前回はタップの下穴についてご紹介しましたが、今回は、タップによるねじ切りについて説明をしたいと思います。
タップというのは写真6のような、めねじを切るための刃物です。タップは様々な種類があり、主な種類は本誌第137号で紹介しています。

写真6 ハンドタップ

タップは図1のように、食付き部に付けられた、切れ刃によってめねじを切ります。

図1 タップの構造

タップでの手作業によるねじ切りは、図2のような順序で行います。

図2 タップによるねじ切り

1.タップのサイズにより決められた径のドリルで下穴をあける。

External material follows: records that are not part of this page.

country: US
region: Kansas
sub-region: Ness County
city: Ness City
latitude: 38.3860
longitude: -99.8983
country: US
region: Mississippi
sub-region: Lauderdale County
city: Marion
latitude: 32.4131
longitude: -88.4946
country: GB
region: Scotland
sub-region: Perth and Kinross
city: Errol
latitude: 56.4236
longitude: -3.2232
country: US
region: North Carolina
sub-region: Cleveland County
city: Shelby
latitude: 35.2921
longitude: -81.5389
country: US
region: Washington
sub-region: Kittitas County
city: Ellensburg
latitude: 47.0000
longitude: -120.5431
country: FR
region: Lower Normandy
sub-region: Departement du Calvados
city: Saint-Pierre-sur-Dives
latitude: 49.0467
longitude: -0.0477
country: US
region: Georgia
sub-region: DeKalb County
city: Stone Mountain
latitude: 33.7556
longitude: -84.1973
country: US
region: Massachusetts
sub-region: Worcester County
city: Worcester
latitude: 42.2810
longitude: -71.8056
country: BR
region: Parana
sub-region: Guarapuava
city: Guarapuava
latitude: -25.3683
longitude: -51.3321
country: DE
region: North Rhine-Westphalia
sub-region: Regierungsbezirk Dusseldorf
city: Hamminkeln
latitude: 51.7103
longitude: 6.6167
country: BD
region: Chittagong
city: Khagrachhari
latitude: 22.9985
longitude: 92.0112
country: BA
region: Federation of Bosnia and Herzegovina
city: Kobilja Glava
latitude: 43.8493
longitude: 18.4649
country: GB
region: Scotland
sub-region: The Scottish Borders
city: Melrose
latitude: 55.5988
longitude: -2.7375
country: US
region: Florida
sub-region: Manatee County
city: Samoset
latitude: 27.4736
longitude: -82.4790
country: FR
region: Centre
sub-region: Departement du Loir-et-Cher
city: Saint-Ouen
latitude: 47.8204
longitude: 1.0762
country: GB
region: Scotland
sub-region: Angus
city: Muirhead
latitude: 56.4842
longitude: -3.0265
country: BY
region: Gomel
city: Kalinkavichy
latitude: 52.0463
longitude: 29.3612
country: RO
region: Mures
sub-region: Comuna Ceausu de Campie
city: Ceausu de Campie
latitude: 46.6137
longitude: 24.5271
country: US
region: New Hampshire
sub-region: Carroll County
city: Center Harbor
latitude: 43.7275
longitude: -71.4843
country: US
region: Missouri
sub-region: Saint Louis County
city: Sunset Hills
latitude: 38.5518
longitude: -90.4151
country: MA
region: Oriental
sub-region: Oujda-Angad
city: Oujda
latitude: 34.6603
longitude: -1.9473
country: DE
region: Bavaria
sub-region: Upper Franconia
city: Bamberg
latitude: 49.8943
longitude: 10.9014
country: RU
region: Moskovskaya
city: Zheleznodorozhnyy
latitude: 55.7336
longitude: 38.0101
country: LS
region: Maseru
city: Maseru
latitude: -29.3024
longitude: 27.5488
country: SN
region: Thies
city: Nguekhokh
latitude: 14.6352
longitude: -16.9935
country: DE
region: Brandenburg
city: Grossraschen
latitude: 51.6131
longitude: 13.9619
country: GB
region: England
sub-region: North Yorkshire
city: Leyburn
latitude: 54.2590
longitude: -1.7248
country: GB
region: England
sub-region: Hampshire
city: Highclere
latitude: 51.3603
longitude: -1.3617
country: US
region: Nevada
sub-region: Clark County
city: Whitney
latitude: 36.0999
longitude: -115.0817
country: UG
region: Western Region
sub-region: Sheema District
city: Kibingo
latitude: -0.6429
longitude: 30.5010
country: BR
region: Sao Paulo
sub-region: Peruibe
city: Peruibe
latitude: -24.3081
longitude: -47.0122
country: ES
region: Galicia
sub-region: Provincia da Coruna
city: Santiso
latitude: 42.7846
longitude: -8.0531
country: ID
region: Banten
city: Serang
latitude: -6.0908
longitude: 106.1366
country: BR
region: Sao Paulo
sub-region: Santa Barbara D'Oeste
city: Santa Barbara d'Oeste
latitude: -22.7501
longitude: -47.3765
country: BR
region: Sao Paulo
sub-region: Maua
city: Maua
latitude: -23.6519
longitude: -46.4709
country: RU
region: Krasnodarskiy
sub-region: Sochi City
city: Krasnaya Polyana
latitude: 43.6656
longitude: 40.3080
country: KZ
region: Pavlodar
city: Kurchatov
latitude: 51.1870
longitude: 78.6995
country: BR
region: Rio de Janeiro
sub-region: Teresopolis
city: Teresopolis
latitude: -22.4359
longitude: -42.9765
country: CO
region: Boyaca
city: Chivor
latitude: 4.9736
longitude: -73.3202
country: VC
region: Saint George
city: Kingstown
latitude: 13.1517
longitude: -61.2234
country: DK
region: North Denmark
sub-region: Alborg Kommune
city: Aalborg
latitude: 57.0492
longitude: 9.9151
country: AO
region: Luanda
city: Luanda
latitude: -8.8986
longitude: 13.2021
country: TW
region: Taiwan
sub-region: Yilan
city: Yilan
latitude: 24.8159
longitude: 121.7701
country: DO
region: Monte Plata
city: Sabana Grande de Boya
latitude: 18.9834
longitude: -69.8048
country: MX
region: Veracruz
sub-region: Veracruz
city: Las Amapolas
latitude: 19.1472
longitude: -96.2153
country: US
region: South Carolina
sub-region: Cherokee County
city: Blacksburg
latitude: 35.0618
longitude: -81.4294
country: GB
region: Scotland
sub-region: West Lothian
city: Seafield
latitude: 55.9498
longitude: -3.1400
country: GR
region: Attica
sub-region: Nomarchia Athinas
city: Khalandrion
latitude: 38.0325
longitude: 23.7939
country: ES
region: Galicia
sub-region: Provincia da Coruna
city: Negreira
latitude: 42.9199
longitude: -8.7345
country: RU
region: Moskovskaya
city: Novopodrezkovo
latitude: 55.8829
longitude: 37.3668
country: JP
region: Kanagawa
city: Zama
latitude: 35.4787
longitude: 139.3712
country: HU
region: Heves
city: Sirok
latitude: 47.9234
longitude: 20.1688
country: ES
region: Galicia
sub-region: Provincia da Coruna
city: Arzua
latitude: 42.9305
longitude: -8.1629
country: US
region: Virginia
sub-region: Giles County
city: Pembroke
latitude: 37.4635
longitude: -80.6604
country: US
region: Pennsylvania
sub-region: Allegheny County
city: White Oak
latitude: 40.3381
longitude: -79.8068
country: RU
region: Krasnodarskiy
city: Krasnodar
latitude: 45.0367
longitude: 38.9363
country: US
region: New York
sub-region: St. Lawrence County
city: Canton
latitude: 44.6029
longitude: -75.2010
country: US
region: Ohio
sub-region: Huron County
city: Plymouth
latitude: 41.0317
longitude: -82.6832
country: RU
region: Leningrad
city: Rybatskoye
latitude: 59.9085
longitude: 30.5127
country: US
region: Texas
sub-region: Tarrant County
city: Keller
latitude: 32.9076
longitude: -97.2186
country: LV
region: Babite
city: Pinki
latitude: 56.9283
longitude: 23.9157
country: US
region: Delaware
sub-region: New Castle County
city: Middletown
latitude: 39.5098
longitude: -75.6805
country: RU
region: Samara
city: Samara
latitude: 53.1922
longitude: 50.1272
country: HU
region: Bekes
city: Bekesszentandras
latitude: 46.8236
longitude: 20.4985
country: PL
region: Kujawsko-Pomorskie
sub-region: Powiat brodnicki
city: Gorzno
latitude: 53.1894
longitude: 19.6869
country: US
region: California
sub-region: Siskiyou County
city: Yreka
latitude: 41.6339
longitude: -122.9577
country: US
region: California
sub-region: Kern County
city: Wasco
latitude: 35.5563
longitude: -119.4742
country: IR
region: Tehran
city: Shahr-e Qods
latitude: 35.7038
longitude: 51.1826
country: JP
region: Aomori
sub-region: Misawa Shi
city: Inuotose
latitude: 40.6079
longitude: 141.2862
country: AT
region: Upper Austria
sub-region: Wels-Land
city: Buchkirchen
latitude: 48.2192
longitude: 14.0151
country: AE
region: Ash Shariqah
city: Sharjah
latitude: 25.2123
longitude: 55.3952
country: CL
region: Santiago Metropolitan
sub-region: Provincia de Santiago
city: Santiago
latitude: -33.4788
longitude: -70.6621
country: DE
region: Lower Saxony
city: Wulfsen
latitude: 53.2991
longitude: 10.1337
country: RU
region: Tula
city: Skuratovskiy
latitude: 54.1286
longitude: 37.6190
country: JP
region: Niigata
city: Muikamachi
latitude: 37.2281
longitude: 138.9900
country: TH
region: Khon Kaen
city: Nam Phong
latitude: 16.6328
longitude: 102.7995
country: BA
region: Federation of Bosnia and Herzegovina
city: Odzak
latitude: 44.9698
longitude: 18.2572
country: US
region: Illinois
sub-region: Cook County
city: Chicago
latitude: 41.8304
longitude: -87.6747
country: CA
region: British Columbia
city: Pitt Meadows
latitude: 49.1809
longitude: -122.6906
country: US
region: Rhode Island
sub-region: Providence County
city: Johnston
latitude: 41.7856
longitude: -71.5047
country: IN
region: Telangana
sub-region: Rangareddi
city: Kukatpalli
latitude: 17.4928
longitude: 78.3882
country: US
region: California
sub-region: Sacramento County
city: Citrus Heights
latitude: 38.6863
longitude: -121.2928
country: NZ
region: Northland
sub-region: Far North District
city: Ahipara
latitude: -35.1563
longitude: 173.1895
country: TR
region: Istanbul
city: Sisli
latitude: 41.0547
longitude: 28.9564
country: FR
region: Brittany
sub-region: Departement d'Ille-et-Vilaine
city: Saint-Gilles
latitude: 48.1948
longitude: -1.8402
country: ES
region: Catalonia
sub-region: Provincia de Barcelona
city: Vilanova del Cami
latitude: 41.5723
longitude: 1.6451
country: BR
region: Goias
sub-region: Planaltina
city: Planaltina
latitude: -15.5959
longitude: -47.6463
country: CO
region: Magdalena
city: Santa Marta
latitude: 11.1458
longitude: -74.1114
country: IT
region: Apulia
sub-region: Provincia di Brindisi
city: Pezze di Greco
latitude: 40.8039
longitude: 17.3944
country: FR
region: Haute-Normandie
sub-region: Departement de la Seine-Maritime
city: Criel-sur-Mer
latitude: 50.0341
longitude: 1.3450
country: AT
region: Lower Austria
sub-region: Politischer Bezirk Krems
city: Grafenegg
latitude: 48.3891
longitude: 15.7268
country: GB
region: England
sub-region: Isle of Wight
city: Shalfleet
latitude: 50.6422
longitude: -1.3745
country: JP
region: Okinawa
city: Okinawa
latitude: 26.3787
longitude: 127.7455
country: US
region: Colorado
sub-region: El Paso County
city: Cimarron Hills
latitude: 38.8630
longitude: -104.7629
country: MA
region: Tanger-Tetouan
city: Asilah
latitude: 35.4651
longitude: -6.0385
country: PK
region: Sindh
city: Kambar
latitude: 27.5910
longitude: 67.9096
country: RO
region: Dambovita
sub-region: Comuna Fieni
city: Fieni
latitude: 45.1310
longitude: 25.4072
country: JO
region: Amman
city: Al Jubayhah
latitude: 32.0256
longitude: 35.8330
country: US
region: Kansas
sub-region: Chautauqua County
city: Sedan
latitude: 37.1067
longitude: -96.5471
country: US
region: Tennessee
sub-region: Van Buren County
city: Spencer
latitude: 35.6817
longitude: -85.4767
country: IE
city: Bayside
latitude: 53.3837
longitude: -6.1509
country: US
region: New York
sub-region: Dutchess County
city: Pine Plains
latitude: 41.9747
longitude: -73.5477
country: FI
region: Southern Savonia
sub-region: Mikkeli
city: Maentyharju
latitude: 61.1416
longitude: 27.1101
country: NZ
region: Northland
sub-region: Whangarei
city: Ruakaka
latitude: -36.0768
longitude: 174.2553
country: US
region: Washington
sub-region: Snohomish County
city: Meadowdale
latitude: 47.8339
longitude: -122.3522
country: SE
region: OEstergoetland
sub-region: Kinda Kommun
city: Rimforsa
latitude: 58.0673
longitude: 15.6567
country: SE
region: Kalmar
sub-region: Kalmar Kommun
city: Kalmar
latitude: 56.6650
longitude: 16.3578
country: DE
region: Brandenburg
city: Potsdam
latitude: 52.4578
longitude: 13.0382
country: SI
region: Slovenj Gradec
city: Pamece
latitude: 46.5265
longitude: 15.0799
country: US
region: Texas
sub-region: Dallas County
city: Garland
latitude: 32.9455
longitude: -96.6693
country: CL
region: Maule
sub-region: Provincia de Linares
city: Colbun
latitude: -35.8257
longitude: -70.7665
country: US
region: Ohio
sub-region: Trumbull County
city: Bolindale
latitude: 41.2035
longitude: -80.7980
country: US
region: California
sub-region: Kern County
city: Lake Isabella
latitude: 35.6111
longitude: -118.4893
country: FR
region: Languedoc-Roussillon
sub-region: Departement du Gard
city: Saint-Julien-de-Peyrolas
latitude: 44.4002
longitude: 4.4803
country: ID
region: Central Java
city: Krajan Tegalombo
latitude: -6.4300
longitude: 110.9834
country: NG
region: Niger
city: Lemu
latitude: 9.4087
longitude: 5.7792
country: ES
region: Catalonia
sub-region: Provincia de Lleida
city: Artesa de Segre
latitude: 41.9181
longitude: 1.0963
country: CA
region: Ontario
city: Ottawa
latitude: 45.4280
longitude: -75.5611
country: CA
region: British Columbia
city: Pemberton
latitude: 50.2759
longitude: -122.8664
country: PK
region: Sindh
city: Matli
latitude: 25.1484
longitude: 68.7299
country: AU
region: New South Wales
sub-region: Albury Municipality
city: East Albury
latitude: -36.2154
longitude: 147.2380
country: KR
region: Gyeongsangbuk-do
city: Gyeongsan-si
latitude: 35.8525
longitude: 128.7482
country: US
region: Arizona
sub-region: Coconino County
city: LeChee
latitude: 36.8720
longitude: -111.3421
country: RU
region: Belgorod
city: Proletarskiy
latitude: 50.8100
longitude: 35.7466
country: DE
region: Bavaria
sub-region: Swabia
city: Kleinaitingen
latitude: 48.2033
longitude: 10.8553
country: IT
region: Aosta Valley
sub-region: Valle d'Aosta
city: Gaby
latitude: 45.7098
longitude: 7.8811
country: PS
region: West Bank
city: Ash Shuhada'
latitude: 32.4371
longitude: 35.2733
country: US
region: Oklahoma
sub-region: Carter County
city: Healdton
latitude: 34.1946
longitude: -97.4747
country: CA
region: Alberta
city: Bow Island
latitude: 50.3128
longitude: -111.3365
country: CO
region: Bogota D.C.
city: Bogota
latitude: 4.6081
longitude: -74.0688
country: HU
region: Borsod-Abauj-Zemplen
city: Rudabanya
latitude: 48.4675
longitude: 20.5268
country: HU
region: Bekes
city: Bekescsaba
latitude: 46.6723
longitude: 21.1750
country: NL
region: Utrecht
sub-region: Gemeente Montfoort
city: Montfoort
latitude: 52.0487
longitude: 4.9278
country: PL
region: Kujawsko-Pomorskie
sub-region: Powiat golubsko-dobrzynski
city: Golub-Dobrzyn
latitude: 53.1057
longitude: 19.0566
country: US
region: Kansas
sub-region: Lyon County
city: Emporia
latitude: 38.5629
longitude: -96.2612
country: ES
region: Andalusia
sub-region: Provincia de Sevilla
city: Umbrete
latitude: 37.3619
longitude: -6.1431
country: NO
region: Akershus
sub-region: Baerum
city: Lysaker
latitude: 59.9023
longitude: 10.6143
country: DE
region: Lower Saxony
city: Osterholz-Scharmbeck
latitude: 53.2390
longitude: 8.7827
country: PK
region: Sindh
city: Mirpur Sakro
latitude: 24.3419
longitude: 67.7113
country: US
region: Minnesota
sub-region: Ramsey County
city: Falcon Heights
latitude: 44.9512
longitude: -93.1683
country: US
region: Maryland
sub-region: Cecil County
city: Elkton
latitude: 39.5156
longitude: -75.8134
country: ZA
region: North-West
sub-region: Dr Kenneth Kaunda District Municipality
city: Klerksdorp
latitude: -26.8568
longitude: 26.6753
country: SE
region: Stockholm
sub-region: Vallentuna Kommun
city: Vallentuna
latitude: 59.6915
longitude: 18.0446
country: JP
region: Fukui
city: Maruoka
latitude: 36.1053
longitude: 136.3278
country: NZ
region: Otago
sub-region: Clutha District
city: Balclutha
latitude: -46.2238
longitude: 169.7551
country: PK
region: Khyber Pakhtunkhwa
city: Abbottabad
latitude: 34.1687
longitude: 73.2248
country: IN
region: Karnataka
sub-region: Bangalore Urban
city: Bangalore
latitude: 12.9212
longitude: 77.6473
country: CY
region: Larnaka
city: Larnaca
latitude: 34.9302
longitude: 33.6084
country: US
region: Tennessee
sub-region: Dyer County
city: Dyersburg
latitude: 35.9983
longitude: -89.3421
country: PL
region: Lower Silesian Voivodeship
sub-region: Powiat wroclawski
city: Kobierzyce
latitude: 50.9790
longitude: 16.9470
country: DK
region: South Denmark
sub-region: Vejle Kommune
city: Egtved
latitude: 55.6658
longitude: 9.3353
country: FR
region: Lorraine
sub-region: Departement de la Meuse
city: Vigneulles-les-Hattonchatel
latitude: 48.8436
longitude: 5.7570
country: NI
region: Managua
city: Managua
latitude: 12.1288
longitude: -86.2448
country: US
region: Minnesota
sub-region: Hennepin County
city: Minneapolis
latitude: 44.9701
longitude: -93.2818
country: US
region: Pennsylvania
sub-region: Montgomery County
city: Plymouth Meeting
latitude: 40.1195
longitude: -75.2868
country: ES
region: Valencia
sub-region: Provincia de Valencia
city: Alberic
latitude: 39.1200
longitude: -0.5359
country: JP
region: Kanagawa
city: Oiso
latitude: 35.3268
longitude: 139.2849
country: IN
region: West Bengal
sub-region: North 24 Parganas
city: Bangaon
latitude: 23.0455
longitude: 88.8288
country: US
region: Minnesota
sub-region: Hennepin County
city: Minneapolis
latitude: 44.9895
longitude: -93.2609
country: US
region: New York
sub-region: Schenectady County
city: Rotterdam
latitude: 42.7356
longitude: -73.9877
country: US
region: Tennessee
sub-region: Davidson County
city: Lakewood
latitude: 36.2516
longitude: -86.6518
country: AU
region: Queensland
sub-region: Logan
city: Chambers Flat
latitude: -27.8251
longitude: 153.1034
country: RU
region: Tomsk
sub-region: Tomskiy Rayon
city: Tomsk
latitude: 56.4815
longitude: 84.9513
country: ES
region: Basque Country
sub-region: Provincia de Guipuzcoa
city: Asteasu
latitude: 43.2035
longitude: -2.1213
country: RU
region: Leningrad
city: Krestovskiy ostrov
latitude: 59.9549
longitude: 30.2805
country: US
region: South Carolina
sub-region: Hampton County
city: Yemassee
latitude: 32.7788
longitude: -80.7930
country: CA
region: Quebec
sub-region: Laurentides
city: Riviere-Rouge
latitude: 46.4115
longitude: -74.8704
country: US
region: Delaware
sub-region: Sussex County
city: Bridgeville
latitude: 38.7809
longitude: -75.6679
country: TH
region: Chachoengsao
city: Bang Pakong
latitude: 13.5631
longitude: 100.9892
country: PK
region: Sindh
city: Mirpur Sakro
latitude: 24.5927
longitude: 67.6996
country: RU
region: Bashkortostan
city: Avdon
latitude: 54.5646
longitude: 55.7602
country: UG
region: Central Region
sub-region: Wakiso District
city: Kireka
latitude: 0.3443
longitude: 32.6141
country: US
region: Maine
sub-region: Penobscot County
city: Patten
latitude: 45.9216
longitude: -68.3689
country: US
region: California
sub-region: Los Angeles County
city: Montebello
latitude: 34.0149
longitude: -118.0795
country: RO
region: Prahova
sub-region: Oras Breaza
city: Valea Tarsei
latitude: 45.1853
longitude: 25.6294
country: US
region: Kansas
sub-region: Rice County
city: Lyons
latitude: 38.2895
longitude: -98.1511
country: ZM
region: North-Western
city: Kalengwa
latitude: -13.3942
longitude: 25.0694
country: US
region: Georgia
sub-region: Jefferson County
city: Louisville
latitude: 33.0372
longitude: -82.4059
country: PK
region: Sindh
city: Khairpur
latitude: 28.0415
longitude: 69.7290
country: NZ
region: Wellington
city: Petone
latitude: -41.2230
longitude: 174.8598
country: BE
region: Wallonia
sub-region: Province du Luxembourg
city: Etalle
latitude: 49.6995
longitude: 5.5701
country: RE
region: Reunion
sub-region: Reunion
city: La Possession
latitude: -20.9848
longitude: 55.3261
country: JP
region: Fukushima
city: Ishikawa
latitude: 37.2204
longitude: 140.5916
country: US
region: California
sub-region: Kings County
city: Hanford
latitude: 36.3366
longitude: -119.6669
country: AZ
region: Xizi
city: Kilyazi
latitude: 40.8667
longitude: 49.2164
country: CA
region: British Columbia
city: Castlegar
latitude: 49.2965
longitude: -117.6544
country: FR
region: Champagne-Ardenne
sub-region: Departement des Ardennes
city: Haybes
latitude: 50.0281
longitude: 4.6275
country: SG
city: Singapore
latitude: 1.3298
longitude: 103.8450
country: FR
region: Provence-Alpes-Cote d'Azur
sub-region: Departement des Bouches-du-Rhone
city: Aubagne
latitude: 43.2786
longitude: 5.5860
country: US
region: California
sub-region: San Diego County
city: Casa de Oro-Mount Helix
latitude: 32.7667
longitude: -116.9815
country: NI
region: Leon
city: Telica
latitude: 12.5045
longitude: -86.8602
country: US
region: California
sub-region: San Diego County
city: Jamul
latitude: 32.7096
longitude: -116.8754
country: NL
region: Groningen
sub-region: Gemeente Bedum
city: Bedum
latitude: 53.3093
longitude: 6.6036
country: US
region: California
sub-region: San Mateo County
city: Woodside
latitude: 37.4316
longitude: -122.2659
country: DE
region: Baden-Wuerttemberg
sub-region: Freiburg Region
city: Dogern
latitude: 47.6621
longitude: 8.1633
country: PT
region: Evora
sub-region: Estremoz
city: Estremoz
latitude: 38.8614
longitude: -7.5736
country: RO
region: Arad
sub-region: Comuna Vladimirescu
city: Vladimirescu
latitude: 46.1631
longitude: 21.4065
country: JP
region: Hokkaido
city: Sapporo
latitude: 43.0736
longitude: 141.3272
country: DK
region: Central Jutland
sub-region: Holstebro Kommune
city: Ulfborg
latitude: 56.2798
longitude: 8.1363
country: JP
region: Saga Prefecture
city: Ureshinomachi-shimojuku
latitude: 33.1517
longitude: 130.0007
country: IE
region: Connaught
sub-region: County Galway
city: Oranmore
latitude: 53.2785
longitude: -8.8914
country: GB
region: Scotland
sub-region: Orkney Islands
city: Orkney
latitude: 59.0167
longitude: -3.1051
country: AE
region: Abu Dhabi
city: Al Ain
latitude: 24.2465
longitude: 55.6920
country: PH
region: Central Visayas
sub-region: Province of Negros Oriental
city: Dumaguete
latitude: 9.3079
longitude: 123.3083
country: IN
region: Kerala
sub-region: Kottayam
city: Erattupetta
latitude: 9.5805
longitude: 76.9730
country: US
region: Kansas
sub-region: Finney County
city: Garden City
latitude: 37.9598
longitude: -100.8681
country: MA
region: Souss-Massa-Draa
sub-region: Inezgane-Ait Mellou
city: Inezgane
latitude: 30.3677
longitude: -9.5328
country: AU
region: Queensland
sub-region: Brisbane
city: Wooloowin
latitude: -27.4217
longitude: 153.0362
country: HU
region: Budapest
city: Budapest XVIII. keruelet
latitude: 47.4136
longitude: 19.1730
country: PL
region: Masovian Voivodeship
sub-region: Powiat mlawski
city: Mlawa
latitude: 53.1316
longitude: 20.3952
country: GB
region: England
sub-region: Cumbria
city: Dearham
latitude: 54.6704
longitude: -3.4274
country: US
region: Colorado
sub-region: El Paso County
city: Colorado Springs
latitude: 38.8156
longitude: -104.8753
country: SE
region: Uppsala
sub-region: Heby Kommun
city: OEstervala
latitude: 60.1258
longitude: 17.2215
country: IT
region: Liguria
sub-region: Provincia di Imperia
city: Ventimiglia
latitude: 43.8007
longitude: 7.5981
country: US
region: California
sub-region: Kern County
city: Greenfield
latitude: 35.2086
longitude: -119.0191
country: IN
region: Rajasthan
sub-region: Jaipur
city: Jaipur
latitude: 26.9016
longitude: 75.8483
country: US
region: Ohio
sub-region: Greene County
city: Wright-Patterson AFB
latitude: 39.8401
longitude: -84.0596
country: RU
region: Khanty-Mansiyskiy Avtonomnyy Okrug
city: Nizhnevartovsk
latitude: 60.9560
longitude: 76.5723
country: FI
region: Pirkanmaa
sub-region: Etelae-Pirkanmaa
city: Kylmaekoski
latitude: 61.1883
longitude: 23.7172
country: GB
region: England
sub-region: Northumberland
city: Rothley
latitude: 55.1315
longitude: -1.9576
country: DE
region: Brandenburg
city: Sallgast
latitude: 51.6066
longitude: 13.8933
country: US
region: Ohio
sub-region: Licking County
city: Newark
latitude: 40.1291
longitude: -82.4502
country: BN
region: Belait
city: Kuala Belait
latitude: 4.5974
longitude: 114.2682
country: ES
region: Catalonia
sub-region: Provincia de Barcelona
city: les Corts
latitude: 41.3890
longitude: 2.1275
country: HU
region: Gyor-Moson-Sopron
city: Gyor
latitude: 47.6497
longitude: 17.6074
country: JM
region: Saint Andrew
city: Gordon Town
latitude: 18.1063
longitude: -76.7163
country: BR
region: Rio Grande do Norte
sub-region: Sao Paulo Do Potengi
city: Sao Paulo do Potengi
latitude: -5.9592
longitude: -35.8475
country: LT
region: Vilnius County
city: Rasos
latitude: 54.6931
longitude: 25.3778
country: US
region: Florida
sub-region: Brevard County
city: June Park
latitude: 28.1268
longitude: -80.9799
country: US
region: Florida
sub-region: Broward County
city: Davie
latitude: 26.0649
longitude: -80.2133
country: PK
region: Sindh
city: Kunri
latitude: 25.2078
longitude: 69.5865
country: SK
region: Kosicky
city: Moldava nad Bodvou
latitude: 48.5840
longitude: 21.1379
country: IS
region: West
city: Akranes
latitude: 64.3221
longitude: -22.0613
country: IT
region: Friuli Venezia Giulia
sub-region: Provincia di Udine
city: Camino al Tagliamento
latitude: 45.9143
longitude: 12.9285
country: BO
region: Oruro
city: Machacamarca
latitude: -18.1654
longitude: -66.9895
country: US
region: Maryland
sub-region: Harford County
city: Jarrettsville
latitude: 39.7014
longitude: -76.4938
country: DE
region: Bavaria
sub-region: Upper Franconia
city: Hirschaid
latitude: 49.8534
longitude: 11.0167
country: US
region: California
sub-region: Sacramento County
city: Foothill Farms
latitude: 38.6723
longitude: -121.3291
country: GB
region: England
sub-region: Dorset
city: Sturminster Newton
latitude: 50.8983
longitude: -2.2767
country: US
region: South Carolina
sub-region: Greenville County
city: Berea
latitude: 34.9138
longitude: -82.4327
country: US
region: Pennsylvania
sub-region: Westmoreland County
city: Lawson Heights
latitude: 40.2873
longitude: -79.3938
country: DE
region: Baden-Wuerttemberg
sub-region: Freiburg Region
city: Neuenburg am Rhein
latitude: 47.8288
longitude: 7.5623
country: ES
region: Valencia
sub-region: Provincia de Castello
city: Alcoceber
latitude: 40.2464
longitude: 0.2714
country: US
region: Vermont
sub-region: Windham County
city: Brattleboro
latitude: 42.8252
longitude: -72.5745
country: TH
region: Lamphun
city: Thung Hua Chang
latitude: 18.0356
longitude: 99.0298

一般的に、ドリルの位置がずれないように、前もってセンターポンチで窪みを作りますが、結構難しい作業です。
2.タップの食付きをよくするのと、ねじ切り後のねじ入口の面取りを兼ねて、面取りカッターによって面取りを行う。
3.タップを下穴にあてがい、回転させながら、下穴に垂直にねじ込んでいく(こつが必要で、結構難しい作業です)。言うまでもありませんが、左ねじを切る場合は、左ねじ用のタップを使用し、右ねじとは逆の反時計回りに回転させて切り進めます。また、上記1、2、3の作業では、切削油を塗布して行うことが重要です。
4.切り終えたら、タップを逆回転させて抜くと、めねじが完成する。
上記のような手作業によるねじ切りは、こつが必要で、経験が浅いと、うまくねじ切りができないため、近年ではほとんど行われず、タッピング盤やマシニングセンタ等を使用することが多くなっています。

写真7 手作業によるねじ切り

タッピング盤というのは写真8のようにボール盤にタッピングの機能を追加した機械です。タップを回転させて、切り進めていくと、あらかじめ設定した位置でリミットスイッチが作動し、ボール盤が逆転しタップが抜けるという仕組みです。いわば半自動のねじ切り方法です。

写真8 タッピング盤

マシニングセンタは写真9のように、複数の切削工具を自動で交換しながら、切削作業が行える、数値演算式の機械で、プログラミングにより刃物の回転数、送り量を任意に設定できます。タップ下穴、面取り、タップによるねじ切り等の一連の作業が自動で行えます。

写真9 マシニングセンタ

ちなみに、図1でタップの切れ刃はギザギザ部の全体に付いているのではなく、食付き部のみに付いています。食付き部から右側の完全ねじ山部は、食付き部で切られためねじに沿って案内され、ねじを切り進めていくための自己案内性を保つために必要で、特に手作業やタッピング盤によるねじ切りの場合には、重要な役割をします。その一方で、切削されためねじとタップの完全ねじ部との間の摩擦等により切削性が悪くなるため、高速切削には不向きです。
マシニングセンタ等で完全同期送り機構がついた機械を使用する場合は、1回転当たりの送り量(リード)が設定できますので、タップに自己案内性を持たす必要がありません。このため、めねじとタップ完全ねじ山部との間の逃げを大きくし、摩擦を低減することで、ねじ切りの高速化が実現できる高速用タップが市販されています。